WHAT IS REQUIRED: Among the entries below, find every line that contains the string "table", then copy it.

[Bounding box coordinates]
-- Opening Marker --

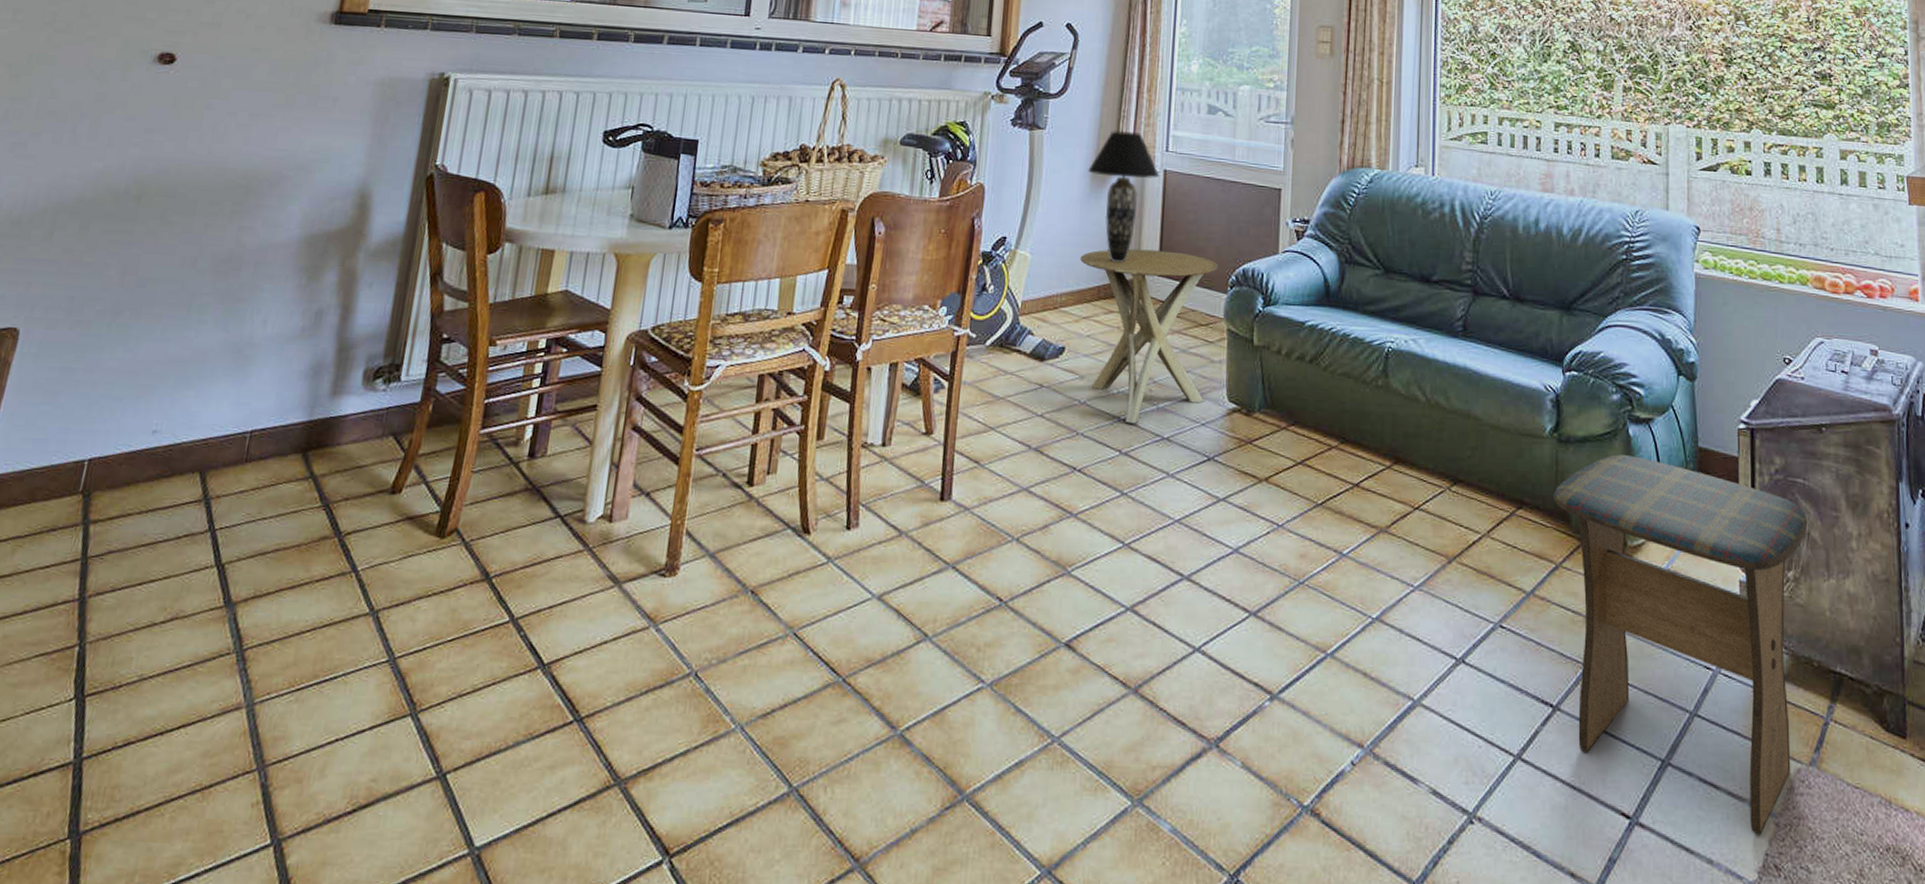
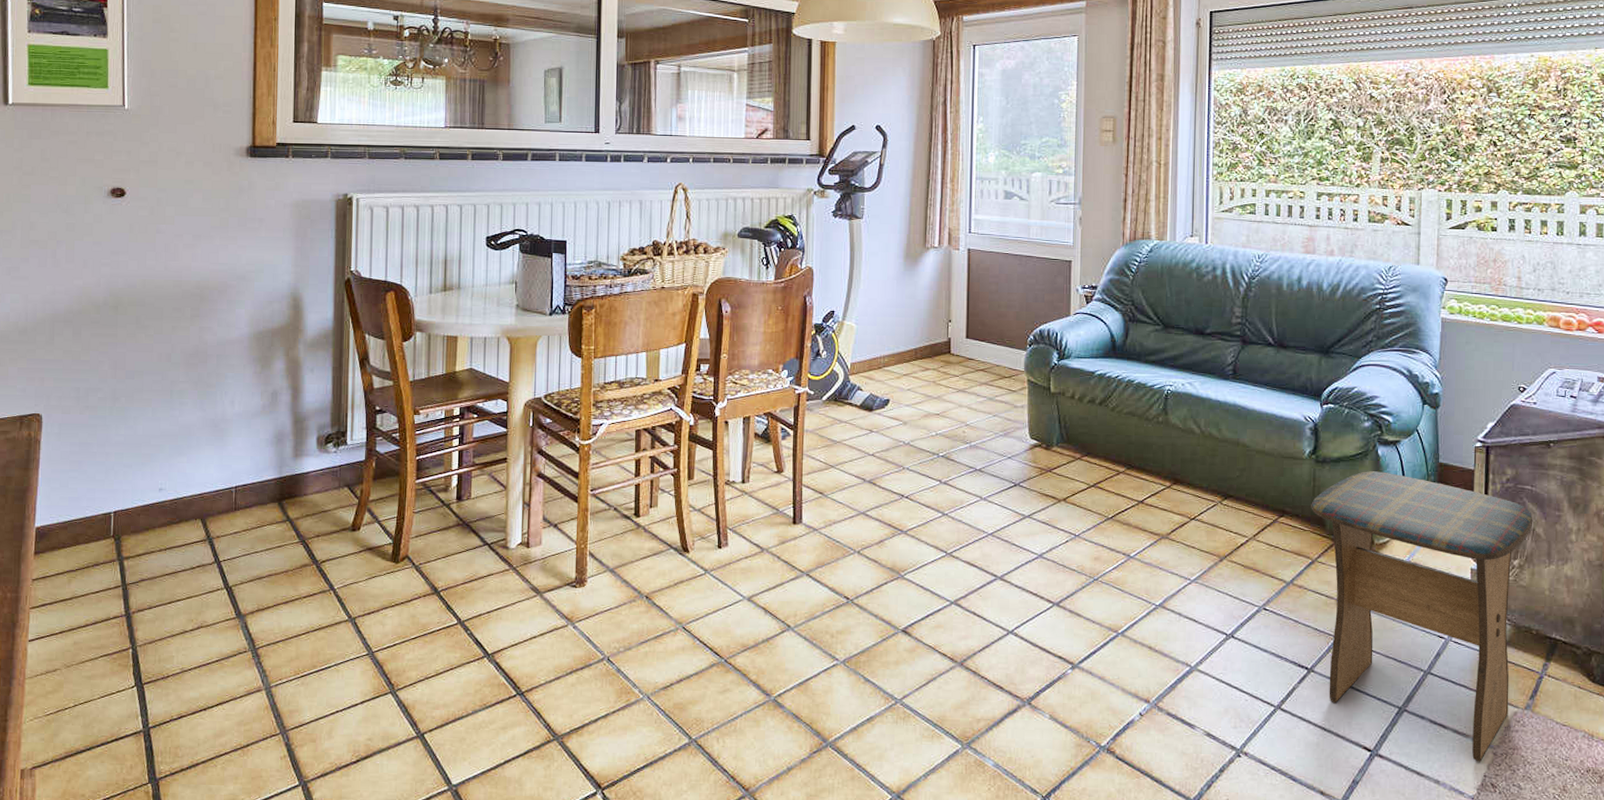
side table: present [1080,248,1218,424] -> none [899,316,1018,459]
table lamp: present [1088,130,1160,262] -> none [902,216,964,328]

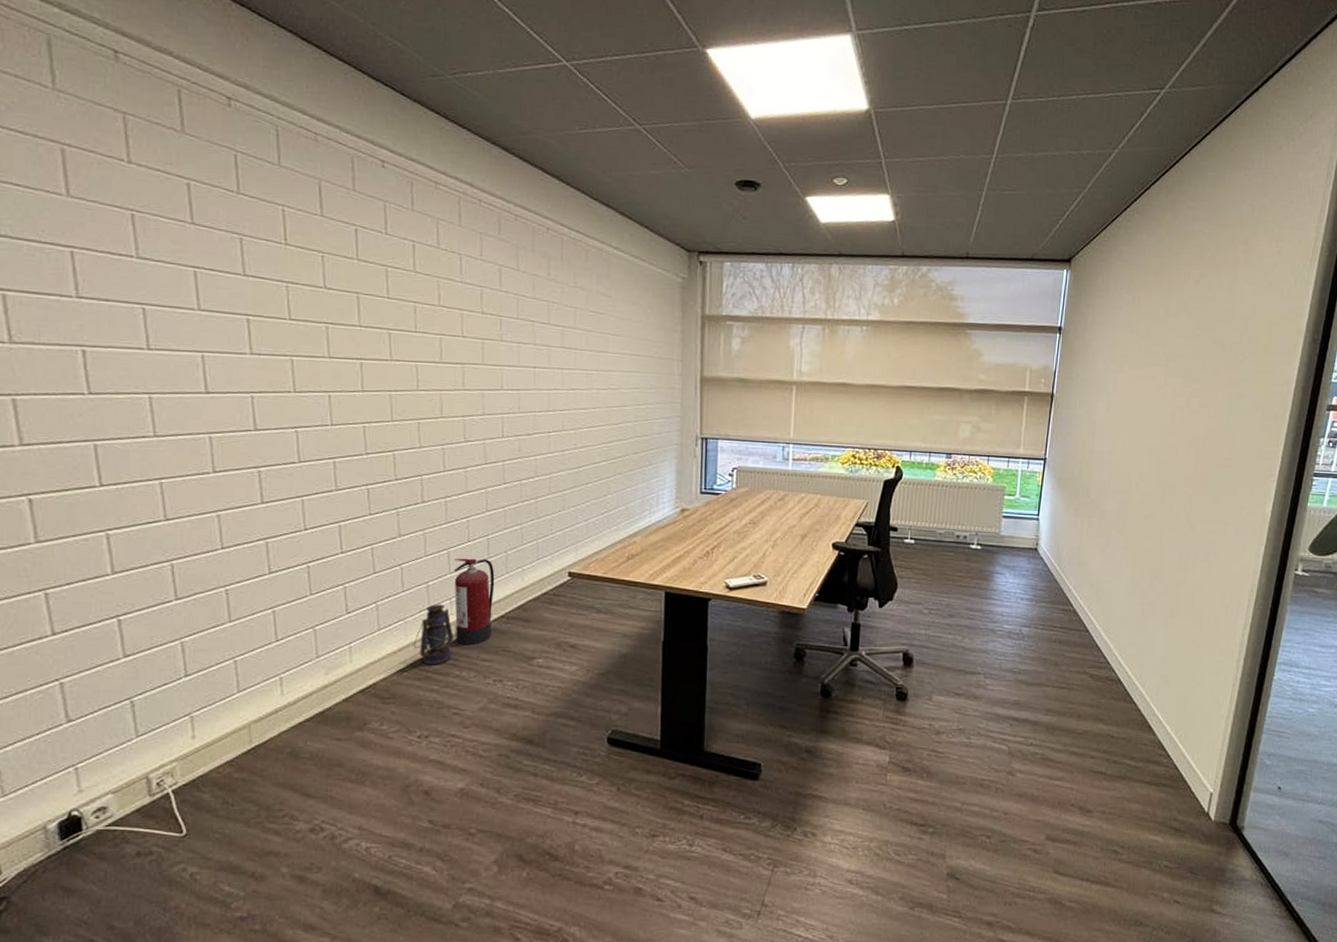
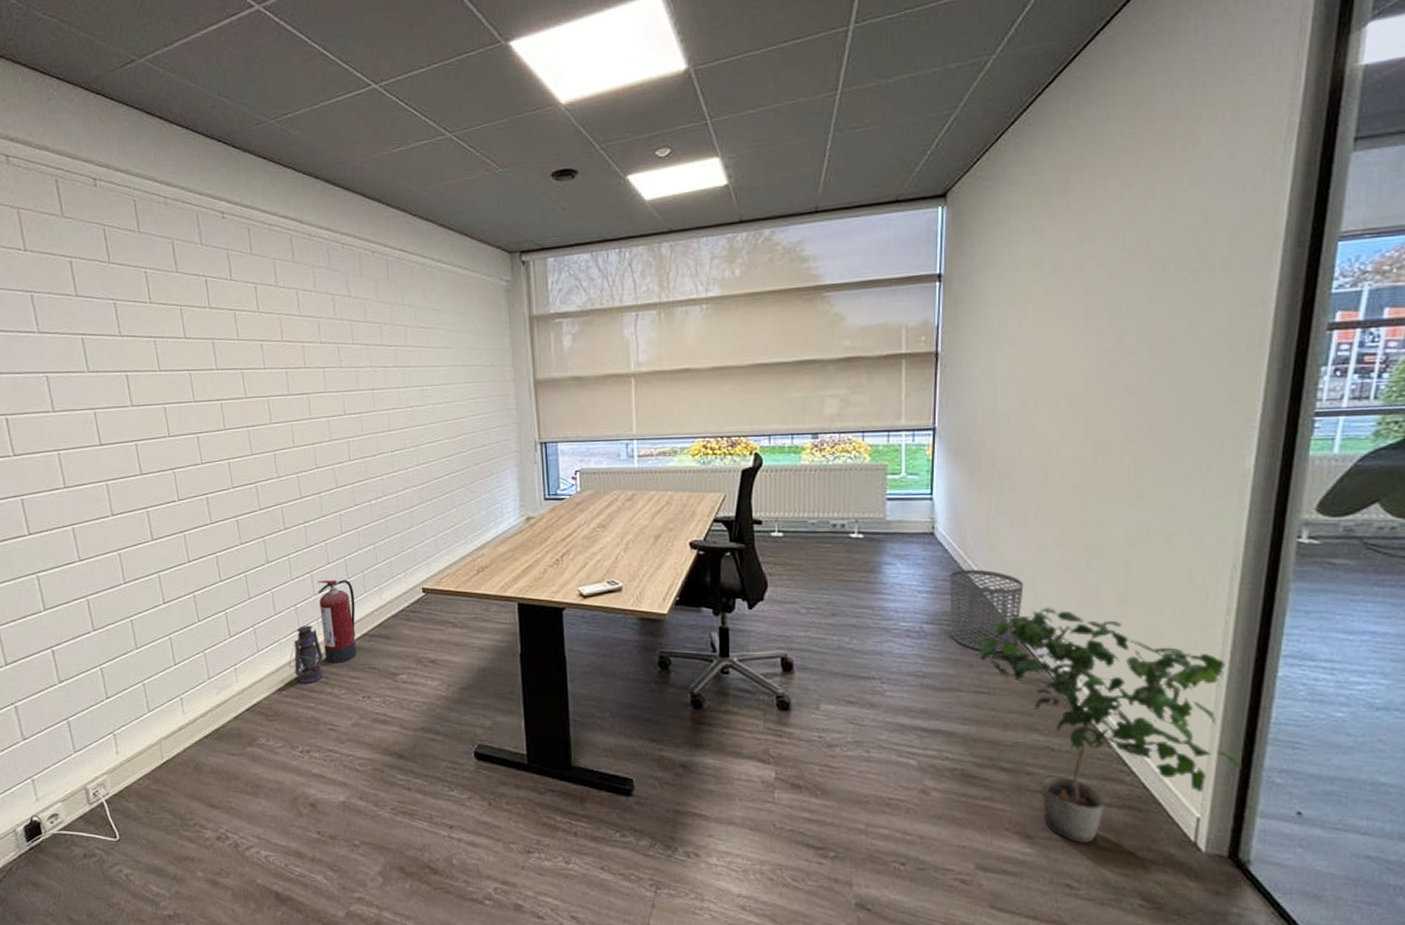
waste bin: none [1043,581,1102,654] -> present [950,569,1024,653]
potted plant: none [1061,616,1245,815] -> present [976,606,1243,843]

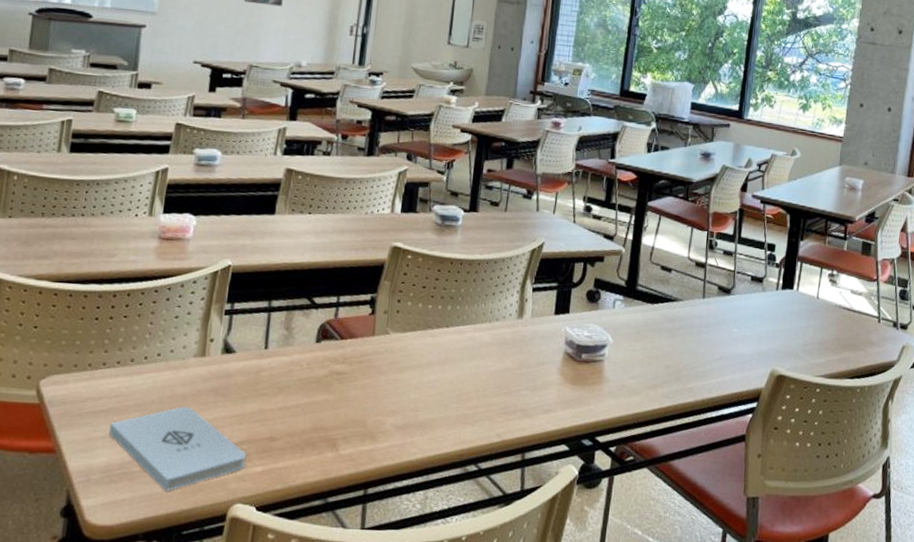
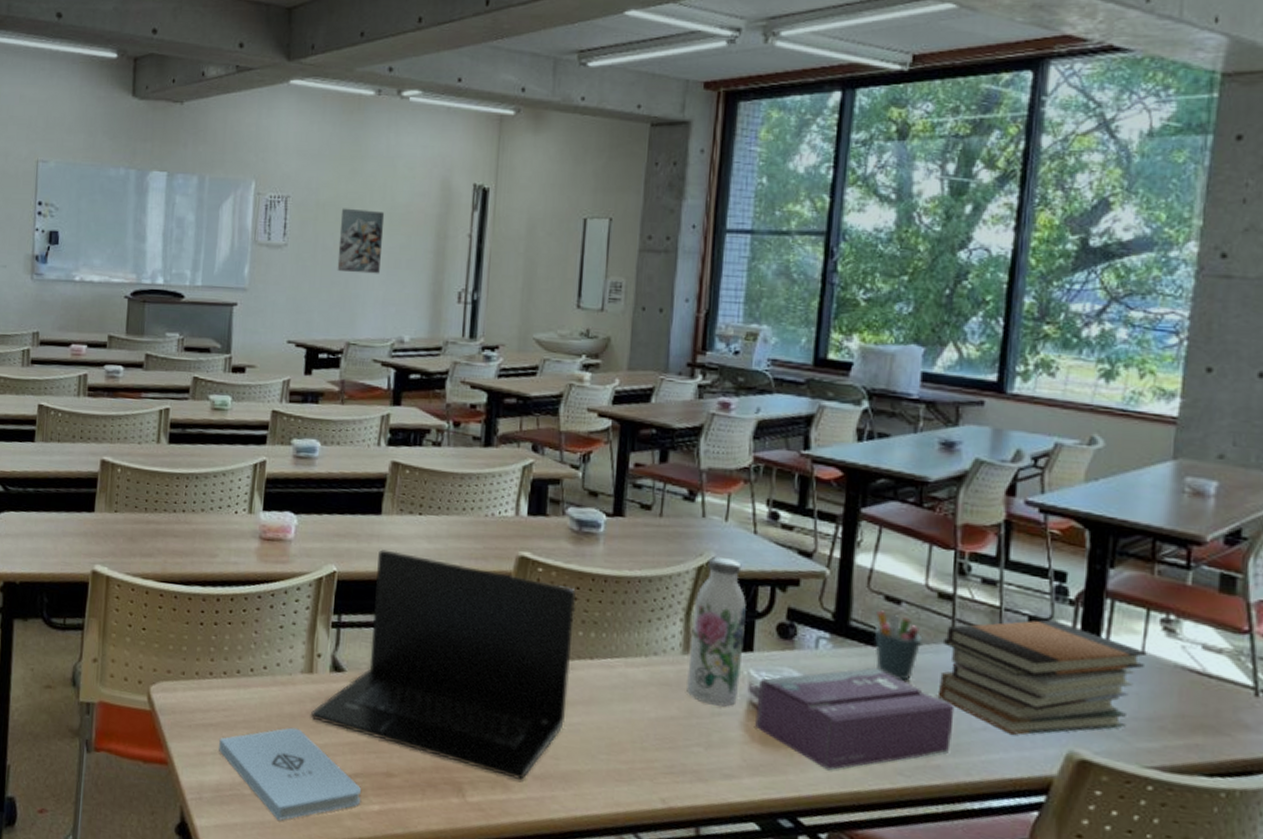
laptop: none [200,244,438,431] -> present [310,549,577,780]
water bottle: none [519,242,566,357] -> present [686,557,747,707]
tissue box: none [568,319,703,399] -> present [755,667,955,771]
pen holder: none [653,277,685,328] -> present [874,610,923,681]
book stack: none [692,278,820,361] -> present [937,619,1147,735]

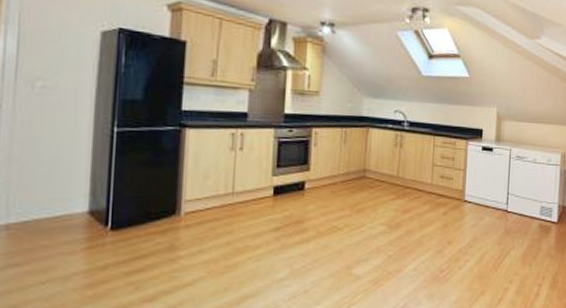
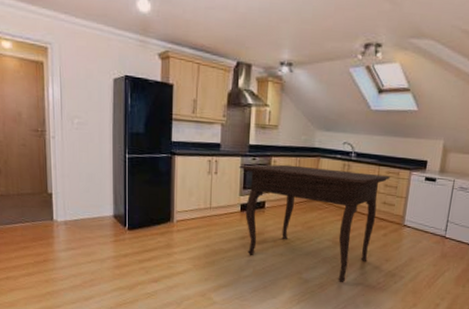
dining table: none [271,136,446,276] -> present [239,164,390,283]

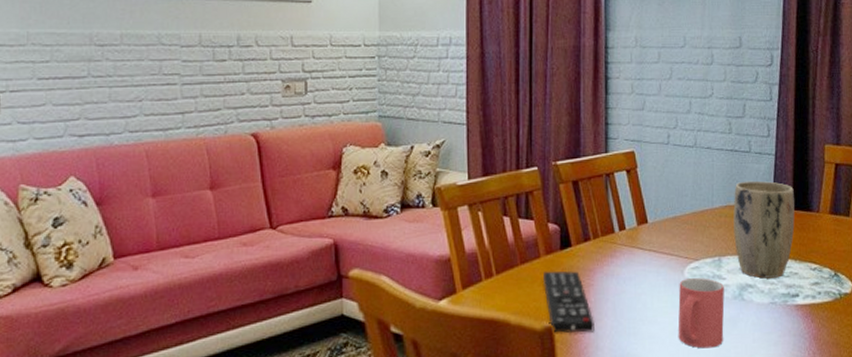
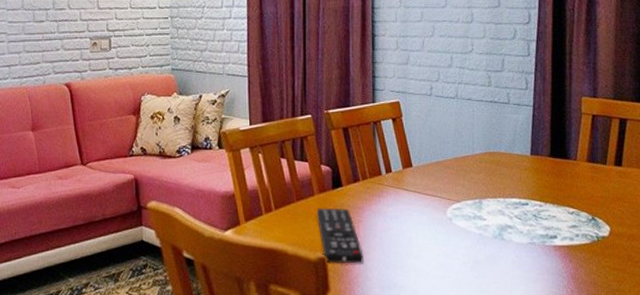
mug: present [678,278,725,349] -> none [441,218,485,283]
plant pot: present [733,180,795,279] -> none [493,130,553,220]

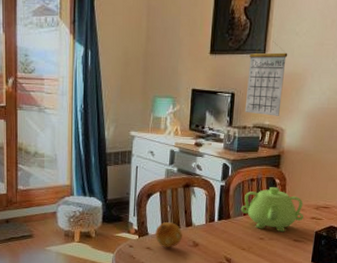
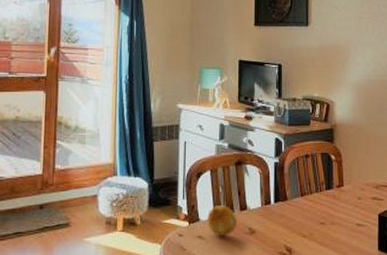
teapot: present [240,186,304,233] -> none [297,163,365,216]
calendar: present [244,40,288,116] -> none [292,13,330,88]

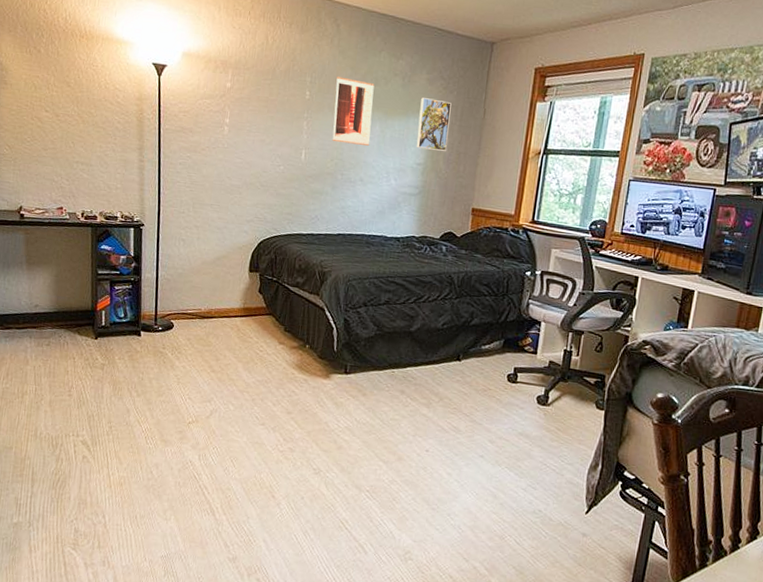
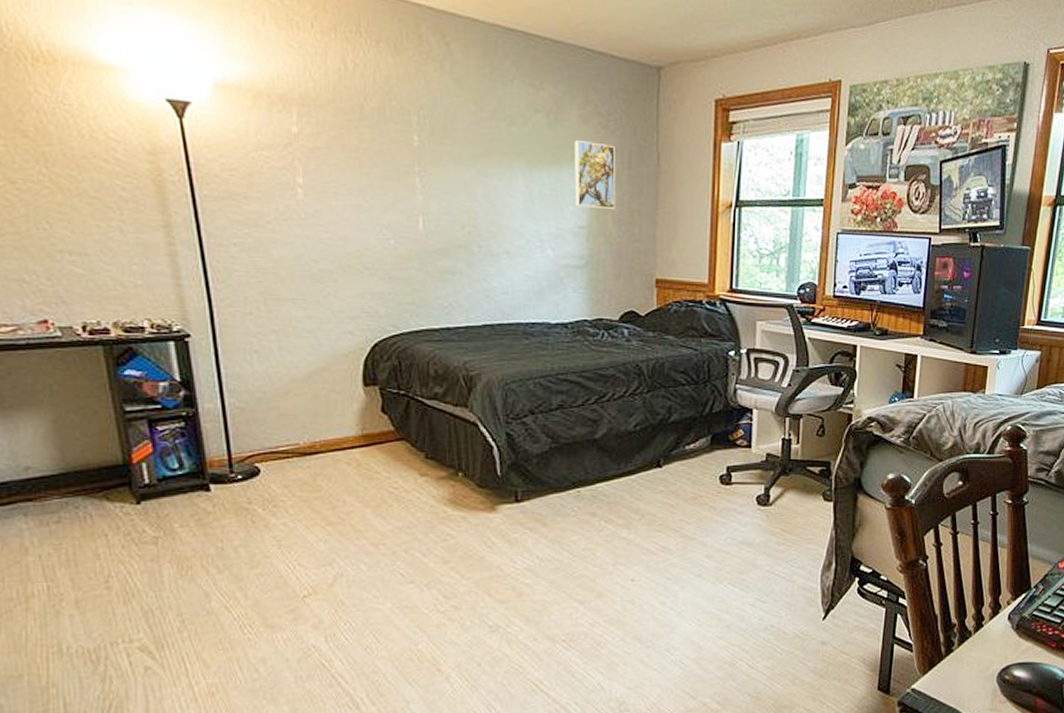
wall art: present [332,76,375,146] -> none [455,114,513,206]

-- Closing Marker --

ANSWER AREA:
side table: present [1080,248,1218,424] -> none [899,316,1018,459]
table lamp: present [1088,130,1160,262] -> none [902,216,964,328]
dining table: none [271,136,446,276] -> present [239,164,390,283]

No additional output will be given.